I'm pleased to present, for the first time ever, a guest post from a loyal reader, and most talented writer, Bethany Berger. The following post is in response to a comment thread generated on a different blog, one that is definitely worth your time to check out - the new collaborative chassidic writing venture known as 'Unpious'.
It's easy to utter blanket generalizations about ethnic/religious/racial groups. (Not because they are true - stereotypes are often complicated - but because they ring true.) What is difficult, however, is pinpointing the finer points of that generality, taking it beyond the general, opening it up, unpacking it, fleshing it out, so that we uncover the complete scope of that sweeping statement.
I was reminded of this when reading Bar Maravashi’s post, "Pious Encounters." The subject of race is always provocative, and I silently applauded Bar’s daring in choosing it as his topic. As I read the post and accompanying excellent (some!) comments, it struck me that nobody found it important to analyze the issue of hasidim’s alleged racism by separating thoughts and speech from action. Since the big evil of racism is the actions it leads to - namely, discrimination and hate crimes - it is, I believe, reasonable to expect a discussion of this matter to segue into, or at the very least, touch upon, hasidim’s discriminatory acts or lack thereof.
Actually, it’s lack thereof. Hasidim, as a rule, do not discriminate against Blacks. Well, not more than they discriminate against other non-Jews, and to a lesser degree, against anyone non-heimish. They may talk the shvartzes-are-cursed talk in the mikvahs and shuls (and for the record, I am not condoning it), but they won’t not hire someone because he’s black. If the guy works cheap, he will be hired. If the neighbors used a black painter and said he did a nice job, that painter has it made. If a black family applies as a tenant to a hasidic landlord, as long as the hasid perceives the family to be "bessere," people who are likely to pay the rent and not ruin the apartment, that black family will get a lease.
Sure, the talk about cursed races is horrible. But it’s not much worse than what an uneducated, unsophisticated person (at least 65% of the U.S. population, in my opinion) says about hasidim. So there’s an ironic, unintended tit for tat in the equation. I’m not trying to say that "two wrongs make a right"; rather, I want to show that while one is condemning hasidim for racism, she/he should simultaneously praise them for their dearth of discriminatory practices.
I anticipate two arguments against my statements and will address them before they can be made. The first is that ideology and action are intertwined, one impacting the other; consequently, we shouldn’t separate thoughts and speech from action. The second is that talk of the type quoted in Bar’s article is evil in its own right.
To the first, I can only hold up history as an example.
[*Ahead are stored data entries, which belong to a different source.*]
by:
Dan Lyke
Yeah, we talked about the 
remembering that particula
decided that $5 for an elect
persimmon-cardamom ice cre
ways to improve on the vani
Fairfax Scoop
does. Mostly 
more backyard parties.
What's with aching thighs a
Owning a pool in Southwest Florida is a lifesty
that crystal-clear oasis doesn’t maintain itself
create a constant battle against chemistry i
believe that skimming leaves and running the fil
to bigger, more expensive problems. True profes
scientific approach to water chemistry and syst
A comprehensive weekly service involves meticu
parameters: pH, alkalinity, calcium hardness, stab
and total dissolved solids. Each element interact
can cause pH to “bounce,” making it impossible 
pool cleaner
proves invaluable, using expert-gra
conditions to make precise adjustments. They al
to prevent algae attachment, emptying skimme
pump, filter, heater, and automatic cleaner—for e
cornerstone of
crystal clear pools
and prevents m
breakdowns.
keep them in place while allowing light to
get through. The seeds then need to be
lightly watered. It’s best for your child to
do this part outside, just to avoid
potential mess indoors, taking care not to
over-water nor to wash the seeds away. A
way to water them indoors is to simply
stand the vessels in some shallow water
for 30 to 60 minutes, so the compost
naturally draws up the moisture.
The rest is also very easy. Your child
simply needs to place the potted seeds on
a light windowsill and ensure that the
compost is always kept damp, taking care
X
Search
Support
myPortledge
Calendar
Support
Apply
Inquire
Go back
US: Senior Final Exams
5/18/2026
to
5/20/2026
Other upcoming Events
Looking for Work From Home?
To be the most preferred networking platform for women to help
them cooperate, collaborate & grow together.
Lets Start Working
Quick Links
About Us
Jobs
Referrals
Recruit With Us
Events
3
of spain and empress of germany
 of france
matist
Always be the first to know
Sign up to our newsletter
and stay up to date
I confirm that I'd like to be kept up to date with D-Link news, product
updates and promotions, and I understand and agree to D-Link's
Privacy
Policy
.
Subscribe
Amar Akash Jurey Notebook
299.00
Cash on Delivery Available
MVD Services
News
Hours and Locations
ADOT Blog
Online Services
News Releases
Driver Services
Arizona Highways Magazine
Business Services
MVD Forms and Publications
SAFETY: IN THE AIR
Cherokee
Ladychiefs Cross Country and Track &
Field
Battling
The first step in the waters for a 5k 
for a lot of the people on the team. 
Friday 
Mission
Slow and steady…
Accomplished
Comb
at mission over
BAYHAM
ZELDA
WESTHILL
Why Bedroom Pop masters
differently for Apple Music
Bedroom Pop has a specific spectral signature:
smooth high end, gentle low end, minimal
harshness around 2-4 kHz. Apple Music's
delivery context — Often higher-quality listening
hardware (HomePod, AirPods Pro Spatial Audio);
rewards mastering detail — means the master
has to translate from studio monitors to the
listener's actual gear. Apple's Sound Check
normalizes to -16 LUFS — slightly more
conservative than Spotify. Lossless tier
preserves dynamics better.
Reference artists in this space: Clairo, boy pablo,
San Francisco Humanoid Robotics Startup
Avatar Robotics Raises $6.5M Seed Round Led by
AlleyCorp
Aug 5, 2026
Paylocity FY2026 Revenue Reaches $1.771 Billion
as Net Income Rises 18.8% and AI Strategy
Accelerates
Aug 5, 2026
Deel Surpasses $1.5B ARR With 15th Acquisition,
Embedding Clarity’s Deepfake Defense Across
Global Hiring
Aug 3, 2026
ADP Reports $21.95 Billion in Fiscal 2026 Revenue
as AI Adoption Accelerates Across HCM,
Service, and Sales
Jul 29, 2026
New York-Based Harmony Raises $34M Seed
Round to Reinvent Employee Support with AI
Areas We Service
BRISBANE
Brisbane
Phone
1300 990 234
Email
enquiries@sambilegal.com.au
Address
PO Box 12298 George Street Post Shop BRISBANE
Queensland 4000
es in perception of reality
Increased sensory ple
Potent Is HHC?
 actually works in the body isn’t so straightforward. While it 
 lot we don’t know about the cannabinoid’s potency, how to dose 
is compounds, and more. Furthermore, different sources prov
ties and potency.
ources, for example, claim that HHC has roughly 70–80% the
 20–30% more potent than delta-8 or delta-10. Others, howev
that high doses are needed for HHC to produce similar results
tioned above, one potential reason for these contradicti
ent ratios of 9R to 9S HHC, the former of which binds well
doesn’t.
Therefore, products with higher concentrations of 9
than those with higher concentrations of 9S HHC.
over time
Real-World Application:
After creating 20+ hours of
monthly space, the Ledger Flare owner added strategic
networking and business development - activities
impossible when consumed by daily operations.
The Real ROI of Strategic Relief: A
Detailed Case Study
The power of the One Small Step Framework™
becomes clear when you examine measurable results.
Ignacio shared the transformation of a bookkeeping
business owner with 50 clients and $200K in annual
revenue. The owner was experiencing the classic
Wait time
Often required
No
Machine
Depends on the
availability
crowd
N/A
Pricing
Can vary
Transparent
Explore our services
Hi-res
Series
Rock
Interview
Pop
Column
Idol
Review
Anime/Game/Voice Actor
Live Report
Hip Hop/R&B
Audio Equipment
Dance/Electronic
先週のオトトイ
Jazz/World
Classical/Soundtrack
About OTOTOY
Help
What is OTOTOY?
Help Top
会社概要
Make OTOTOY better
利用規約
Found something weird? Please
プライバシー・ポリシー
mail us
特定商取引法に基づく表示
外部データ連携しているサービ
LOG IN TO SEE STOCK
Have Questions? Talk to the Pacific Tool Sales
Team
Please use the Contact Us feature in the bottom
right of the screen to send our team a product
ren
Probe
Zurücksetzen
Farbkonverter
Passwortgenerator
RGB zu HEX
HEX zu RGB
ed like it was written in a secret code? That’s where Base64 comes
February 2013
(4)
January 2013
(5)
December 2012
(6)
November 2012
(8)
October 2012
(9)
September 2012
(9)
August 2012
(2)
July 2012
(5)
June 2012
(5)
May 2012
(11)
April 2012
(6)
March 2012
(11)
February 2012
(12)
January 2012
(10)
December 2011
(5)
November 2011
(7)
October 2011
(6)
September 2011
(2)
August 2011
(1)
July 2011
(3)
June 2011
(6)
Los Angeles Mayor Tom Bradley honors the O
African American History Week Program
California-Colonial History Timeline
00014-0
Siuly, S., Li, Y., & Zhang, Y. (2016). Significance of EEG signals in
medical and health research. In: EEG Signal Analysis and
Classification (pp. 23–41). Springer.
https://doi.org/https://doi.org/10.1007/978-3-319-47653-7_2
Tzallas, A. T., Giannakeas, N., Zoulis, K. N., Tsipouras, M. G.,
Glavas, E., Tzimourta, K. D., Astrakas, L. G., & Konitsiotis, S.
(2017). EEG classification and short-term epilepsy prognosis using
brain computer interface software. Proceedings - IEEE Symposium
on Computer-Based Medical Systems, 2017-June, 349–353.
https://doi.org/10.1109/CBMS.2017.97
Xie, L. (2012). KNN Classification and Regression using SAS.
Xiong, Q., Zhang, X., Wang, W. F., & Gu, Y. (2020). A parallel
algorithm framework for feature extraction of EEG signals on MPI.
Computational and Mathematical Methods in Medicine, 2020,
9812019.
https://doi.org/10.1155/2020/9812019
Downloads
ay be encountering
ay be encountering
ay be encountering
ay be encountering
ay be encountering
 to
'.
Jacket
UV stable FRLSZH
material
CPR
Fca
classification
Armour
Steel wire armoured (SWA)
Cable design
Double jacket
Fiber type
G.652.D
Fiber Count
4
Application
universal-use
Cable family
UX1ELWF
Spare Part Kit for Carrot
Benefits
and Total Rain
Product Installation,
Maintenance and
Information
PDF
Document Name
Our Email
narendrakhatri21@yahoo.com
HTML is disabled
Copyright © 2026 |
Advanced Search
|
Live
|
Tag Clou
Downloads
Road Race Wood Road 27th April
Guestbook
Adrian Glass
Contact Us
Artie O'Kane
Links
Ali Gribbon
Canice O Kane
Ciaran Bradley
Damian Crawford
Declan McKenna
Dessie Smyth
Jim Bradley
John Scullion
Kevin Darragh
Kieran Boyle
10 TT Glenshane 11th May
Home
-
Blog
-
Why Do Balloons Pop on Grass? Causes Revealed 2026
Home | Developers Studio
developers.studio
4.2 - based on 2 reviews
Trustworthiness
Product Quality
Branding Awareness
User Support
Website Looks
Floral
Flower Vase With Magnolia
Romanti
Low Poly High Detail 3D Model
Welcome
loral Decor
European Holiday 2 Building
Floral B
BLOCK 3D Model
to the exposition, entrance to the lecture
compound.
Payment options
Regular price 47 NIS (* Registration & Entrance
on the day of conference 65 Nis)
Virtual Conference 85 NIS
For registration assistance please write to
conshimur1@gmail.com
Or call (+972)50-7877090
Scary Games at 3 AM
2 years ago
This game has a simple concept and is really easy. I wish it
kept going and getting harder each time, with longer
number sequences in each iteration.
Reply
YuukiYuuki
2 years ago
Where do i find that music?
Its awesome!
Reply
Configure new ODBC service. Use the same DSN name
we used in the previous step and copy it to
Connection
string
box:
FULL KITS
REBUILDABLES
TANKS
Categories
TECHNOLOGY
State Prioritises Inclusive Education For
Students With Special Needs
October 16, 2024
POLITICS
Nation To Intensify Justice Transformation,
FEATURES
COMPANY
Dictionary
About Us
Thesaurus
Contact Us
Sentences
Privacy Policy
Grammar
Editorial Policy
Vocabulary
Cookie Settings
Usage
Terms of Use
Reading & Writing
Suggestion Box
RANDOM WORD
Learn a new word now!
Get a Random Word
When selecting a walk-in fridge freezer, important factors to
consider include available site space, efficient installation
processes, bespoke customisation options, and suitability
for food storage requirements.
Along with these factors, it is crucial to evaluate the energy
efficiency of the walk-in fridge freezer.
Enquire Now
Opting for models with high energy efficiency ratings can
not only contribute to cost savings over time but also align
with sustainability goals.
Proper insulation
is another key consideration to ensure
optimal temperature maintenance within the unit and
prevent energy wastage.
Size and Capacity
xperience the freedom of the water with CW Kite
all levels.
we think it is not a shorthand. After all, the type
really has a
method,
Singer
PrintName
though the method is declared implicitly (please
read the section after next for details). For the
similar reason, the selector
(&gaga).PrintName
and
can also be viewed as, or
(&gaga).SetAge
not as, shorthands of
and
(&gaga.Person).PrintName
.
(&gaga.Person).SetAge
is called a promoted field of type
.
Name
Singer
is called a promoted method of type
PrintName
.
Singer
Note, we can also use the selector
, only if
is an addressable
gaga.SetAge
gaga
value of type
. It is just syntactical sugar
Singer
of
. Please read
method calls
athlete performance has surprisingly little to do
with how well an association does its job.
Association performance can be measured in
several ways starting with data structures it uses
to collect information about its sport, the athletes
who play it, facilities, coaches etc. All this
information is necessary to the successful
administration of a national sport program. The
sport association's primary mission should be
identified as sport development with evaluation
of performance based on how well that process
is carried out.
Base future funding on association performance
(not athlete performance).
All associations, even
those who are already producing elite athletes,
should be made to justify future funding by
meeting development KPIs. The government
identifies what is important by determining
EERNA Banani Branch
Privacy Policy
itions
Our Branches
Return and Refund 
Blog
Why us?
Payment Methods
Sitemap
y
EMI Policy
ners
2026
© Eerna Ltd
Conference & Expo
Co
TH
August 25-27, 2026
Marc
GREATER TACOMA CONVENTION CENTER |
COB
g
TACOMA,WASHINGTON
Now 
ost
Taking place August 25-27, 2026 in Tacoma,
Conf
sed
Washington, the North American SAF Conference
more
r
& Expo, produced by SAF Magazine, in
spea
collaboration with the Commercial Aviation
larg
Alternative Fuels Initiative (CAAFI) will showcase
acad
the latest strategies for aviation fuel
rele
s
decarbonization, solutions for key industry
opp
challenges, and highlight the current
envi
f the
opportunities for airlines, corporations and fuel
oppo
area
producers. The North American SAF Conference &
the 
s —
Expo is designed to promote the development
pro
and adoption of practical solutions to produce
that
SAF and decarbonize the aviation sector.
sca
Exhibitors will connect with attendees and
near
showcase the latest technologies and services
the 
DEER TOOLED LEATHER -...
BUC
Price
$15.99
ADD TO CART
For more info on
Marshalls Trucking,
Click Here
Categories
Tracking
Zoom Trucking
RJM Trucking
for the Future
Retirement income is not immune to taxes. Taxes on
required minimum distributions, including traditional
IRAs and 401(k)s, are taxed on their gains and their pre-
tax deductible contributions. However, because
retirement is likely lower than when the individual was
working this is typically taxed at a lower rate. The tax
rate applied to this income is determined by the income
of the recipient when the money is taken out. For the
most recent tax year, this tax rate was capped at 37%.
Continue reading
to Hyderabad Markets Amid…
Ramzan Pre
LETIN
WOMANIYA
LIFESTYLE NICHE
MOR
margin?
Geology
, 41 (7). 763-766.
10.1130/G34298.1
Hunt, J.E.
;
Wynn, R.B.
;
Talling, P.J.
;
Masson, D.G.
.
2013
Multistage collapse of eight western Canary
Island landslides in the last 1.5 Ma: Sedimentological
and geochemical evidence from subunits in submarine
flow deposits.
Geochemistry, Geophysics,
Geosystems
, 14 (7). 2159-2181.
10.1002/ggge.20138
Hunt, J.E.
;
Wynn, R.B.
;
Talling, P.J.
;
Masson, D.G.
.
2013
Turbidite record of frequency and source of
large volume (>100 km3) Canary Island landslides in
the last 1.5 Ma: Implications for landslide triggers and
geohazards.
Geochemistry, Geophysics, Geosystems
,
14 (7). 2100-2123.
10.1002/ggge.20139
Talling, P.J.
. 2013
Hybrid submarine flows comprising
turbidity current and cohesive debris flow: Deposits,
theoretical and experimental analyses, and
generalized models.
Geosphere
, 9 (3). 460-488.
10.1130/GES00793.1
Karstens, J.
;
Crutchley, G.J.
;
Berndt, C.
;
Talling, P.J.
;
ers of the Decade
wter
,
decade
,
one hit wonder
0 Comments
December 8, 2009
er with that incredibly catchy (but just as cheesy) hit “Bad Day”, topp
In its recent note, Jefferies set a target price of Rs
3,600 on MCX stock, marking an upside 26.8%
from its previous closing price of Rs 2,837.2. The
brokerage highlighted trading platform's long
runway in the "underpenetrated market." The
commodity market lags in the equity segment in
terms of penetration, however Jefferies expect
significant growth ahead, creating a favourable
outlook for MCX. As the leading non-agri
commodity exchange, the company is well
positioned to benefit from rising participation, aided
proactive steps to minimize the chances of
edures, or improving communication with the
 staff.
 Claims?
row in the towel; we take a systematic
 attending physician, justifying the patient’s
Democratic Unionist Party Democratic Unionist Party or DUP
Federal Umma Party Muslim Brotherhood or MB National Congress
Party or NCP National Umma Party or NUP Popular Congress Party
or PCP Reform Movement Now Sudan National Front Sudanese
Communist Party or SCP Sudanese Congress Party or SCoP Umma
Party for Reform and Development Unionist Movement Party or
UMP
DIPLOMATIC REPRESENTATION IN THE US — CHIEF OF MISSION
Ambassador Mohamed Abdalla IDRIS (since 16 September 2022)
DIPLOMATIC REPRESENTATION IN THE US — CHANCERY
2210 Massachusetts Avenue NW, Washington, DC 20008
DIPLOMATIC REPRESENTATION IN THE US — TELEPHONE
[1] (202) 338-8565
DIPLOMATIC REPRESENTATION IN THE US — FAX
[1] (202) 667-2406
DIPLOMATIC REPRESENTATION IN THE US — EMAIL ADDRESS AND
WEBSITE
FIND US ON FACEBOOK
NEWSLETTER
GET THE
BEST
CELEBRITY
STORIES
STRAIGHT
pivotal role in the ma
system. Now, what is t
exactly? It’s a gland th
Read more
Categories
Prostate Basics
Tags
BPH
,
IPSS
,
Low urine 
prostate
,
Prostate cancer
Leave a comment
Although hasidim (in general; I know there are countless exceptions, myself included) have been speaking derogatorily about Blacks for years, they have generally not discriminated against them and certainly have never, as far as I know, committed hate crimes against them. (As an aside, this linked ideology/action theory is a pet peeve of mine, specifically in the case of women’s place in Hasidism, and I intend to post about this in the future.)
To the second, I somewhat agree. Yet the difference between talk and action is too vast to be placed on a level of parity. Think about it: if the Nazis had left it at hateful talk, would the world have remembered them at all?